■ **Exercise brief**
Please filter the entries for the word "Najlepsze" and copy every line that has it.

■ **Record excerpts**
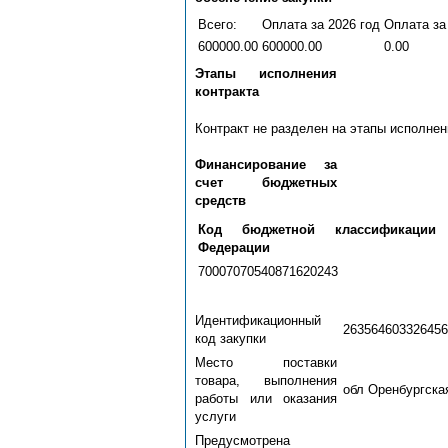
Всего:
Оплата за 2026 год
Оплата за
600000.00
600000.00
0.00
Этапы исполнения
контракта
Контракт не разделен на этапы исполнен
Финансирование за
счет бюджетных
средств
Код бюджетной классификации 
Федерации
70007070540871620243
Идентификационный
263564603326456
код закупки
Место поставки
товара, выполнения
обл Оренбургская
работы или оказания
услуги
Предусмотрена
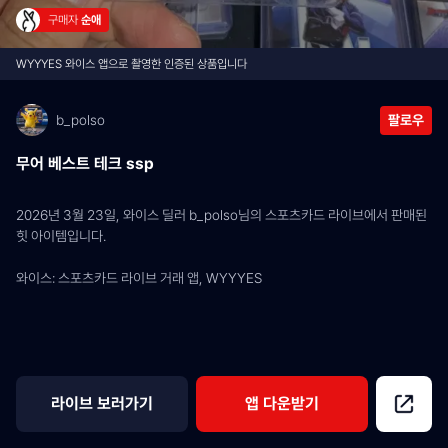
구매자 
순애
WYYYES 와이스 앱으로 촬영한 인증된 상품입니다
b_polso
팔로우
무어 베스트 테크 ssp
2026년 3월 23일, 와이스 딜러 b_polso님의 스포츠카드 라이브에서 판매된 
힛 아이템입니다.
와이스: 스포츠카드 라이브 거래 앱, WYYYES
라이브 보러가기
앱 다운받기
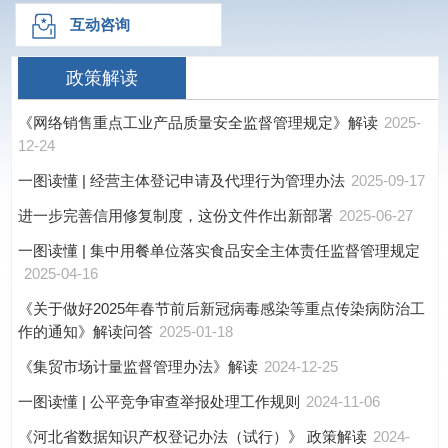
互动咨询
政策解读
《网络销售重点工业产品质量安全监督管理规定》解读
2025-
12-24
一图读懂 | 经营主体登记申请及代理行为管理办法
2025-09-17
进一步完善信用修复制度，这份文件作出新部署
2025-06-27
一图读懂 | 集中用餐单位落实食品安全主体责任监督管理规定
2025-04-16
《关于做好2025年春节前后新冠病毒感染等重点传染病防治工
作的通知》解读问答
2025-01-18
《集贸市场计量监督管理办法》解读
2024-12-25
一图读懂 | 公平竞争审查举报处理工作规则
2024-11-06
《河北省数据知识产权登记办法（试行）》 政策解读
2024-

==

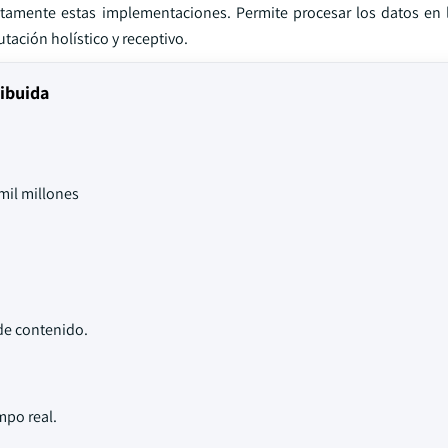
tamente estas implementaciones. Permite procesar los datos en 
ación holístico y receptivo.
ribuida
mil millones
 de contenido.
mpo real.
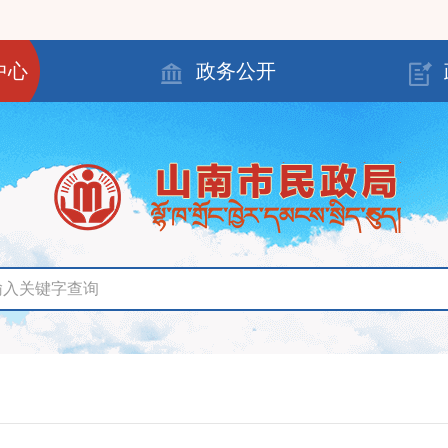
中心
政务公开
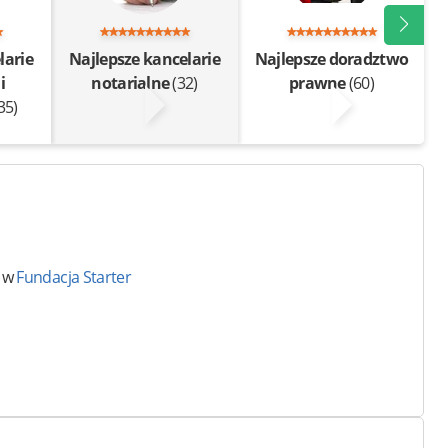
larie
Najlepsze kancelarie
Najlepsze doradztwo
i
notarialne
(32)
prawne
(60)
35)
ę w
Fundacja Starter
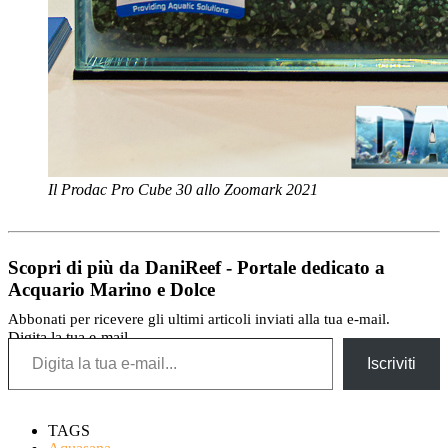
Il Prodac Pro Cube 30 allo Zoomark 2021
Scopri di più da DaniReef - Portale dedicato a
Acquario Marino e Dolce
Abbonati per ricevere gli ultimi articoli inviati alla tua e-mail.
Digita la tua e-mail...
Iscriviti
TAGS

■ **Reply to the task**
Najlepsze kancelarie
Najlepsze doradztwo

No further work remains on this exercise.